St. Louis, himself the captain of the Lightning, has endured a trying spell thus far as a Ranger, recording his lone goal with the club on April 1. After the sluggish start in New York, he managed to settle in, and in April has shown flashes of his former self, with a three-assist effort in the Ranger’s third to last game of the season. He also recorded the winning assist in the Ranger’s penultimate contest setting up star forward Rick Nash for his 29th goal of the season.

After missing a month of the campaign in November with a concussion, Nash has rebounded nicely, and nine of his goals go down as the game winner, one short of the Ranger’s club record. A feisty encounter in late March with his former team, the Columbus Blue Jackets, seemed to spark Nash and the Rangers to a strong finish.

The Rangers will look to both Nash and St. Louis as offensive super stars to ignite the club as they begin their postseason with a first round matchup against the rugged Philadelphia Flyers.
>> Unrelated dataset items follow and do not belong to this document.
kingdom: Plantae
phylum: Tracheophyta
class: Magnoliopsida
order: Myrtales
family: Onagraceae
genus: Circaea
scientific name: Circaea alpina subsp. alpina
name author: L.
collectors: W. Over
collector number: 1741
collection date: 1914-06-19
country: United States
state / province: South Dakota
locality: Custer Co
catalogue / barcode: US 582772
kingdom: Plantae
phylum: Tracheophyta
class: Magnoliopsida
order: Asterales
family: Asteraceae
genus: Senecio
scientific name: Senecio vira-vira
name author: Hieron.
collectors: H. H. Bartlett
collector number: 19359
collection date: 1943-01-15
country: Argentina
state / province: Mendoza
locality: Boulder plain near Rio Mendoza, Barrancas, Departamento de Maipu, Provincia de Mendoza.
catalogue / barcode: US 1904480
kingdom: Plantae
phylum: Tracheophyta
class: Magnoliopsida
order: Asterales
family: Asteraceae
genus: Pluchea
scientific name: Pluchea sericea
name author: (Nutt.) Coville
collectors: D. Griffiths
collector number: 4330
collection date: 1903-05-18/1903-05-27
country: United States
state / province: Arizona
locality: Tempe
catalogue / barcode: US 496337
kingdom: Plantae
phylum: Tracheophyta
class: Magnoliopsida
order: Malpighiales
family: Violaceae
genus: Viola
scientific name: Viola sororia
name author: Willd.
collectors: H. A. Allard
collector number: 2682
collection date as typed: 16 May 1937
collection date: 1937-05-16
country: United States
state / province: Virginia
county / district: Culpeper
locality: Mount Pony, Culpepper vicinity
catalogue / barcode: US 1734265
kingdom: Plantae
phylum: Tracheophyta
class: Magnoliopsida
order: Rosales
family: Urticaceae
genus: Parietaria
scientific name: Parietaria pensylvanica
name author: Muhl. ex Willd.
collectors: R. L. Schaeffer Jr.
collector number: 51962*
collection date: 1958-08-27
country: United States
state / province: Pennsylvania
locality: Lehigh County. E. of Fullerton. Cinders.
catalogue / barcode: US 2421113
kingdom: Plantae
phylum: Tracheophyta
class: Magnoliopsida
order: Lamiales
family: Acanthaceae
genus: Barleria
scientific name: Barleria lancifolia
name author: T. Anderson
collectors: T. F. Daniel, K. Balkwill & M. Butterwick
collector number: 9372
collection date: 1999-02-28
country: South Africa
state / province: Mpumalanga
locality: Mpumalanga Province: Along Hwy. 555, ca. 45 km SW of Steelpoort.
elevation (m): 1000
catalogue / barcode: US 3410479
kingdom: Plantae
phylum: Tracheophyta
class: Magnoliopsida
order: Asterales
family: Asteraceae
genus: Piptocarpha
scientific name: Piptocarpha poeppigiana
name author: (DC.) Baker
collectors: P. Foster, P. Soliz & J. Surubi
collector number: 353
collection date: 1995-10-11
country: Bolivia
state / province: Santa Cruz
So too will the team hope to continue playing their balanced and defensively sound brand as they enter the postseason. The team boasts three potent lines, and the massive contributions of pre-season afterthoughts Mats Zuccarello and Benoit Pouliot have gone a long way towards turning the Rangers into such a hard team to match up with. The third line wingers, centered by Derek Brassard, have both enjoyed career years, and alleviated the streaky nature of the Ranger’s star forwards.

A sound and envied defensive core anchored by the up-and-coming Ryan McDonaugh also has the Ranger’s fourth best Goals Against column in the league and third best Penalty Kill in the league.

As always though, Henrik Lundqvist’s performance will determine how deep the Rangers can dance this spring. After a shaky first half of the season, the all-world netminder has rounded into form not a moment too soon.  Against a Flyers team with high-end attacking talent but a suspect defensive corp and inexperienced goaltending, it is Lundqvist above all else who may provide the edge.